(Record set begins)

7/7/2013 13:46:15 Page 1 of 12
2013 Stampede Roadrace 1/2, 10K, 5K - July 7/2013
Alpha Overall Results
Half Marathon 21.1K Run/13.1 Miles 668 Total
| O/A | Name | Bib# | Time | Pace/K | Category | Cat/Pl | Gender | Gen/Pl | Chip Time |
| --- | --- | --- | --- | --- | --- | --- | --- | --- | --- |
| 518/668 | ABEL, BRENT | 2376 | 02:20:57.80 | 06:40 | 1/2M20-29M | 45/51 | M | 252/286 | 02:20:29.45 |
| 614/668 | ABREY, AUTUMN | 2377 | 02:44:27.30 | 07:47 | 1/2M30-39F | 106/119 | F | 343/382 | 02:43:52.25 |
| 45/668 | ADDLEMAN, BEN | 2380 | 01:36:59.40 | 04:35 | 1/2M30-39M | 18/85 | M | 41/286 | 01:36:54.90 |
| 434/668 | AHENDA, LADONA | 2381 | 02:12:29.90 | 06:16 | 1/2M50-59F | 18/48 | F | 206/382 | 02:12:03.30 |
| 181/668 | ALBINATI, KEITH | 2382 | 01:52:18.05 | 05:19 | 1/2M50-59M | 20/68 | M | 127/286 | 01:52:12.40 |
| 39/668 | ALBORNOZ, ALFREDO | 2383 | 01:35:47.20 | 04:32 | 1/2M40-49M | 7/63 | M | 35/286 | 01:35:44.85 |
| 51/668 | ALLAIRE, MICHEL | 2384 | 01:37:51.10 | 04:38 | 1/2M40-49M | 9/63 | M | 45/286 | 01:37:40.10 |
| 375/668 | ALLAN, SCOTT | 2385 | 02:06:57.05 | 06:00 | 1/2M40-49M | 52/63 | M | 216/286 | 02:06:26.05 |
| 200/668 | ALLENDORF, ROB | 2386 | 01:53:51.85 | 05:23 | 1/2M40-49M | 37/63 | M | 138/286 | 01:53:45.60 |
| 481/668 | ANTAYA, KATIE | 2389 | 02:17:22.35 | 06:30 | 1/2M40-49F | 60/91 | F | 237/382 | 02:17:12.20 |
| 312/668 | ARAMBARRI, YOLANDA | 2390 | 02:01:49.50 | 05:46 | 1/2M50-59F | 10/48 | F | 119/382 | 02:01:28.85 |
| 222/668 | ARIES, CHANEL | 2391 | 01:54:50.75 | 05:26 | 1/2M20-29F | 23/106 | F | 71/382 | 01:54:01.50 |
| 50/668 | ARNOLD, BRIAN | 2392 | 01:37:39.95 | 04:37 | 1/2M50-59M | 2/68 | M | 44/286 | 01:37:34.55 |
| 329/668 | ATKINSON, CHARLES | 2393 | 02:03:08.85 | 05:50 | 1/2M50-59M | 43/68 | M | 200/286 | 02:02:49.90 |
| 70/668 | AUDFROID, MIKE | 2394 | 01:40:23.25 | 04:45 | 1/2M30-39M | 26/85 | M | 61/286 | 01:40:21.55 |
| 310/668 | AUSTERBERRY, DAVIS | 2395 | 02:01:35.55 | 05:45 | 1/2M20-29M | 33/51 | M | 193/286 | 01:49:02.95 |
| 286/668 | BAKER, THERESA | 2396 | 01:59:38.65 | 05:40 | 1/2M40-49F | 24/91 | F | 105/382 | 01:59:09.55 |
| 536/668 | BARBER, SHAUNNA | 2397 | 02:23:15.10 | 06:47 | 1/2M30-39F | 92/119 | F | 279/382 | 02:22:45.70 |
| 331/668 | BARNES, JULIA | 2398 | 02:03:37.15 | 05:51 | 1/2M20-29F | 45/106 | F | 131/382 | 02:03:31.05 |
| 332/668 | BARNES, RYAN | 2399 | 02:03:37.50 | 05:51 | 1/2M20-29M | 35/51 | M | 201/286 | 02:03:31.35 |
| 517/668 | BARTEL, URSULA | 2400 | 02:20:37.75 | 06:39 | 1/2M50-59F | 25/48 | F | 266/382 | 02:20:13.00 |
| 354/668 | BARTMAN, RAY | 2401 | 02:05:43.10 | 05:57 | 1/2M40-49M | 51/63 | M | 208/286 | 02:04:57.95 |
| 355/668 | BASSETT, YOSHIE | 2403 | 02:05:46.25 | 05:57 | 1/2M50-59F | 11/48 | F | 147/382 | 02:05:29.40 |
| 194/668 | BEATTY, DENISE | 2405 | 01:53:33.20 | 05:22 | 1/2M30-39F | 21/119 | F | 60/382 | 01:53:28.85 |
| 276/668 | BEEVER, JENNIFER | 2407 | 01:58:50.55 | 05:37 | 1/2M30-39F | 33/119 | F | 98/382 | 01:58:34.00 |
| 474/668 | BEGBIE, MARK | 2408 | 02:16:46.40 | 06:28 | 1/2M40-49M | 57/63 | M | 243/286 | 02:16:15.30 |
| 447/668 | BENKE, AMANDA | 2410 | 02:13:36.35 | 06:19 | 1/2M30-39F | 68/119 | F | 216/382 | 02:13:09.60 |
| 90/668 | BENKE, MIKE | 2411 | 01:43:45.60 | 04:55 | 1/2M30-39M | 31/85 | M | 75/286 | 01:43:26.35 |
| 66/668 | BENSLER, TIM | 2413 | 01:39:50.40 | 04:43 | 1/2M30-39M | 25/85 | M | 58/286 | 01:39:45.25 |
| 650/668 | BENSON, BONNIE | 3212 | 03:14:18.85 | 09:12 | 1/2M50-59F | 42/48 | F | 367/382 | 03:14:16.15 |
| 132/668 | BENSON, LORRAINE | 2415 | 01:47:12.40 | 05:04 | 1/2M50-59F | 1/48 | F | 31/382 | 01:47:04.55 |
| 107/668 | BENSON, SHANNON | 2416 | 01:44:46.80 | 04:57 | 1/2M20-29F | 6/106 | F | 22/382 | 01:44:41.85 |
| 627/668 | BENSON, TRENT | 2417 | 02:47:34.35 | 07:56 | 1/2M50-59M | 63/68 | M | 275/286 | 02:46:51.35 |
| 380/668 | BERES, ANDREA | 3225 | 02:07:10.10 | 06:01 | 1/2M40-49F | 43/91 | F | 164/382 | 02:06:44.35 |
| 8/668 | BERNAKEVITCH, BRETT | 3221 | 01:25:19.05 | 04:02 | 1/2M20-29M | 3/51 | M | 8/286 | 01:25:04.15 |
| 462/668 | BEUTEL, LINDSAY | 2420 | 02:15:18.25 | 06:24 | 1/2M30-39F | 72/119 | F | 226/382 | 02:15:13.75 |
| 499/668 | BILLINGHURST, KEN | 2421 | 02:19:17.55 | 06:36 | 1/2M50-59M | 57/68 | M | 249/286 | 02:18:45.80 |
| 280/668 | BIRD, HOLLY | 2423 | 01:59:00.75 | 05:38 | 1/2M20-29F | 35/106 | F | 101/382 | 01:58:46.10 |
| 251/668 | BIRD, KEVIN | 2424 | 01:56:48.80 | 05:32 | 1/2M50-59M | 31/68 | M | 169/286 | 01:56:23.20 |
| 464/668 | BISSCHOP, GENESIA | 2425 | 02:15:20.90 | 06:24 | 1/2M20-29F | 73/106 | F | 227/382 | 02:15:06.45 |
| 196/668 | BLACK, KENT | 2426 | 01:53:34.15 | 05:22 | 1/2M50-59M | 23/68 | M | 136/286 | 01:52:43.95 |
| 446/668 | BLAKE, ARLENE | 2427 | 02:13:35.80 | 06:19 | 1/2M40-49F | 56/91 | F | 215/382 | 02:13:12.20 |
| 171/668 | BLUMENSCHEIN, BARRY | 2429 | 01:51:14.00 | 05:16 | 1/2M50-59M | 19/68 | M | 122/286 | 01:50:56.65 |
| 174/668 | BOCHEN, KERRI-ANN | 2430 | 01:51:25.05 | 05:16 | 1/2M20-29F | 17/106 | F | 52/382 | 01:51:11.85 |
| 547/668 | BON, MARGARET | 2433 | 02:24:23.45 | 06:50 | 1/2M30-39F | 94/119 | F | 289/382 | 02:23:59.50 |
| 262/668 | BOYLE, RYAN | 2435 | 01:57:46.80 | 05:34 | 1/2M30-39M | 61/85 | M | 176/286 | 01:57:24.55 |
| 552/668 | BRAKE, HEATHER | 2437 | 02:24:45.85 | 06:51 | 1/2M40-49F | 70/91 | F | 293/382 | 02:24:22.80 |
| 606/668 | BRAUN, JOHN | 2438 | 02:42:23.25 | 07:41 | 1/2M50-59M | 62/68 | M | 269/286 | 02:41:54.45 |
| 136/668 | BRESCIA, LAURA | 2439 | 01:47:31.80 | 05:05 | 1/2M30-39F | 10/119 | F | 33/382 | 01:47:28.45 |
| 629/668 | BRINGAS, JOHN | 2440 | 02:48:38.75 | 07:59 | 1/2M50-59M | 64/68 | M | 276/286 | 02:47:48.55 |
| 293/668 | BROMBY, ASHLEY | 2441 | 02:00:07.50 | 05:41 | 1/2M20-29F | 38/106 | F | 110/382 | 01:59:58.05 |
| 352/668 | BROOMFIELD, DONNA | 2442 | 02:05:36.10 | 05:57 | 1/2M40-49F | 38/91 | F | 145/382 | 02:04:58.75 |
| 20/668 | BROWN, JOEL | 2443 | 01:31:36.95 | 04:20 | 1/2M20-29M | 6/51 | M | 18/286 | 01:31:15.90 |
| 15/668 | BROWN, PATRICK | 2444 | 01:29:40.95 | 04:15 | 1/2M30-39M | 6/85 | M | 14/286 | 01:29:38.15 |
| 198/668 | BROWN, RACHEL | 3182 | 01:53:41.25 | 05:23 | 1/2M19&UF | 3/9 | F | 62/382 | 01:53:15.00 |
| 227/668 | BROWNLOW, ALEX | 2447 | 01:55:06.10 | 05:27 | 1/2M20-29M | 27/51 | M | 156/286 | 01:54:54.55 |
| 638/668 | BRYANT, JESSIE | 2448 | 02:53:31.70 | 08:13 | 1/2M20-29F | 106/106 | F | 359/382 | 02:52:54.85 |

(Record set ends)

* _How to complete this task_
Could you repeat exactly the lines in the listing above from the one with "105/382 | 01:59:09.55 |" down to the one with "279/382 | 02:22:45.70 |"? Include both of those lines.

* _Solution to this task_
| 286/668 | BAKER, THERESA | 2396 | 01:59:38.65 | 05:40 | 1/2M40-49F | 24/91 | F | 105/382 | 01:59:09.55 |
| 536/668 | BARBER, SHAUNNA | 2397 | 02:23:15.10 | 06:47 | 1/2M30-39F | 92/119 | F | 279/382 | 02:22:45.70 |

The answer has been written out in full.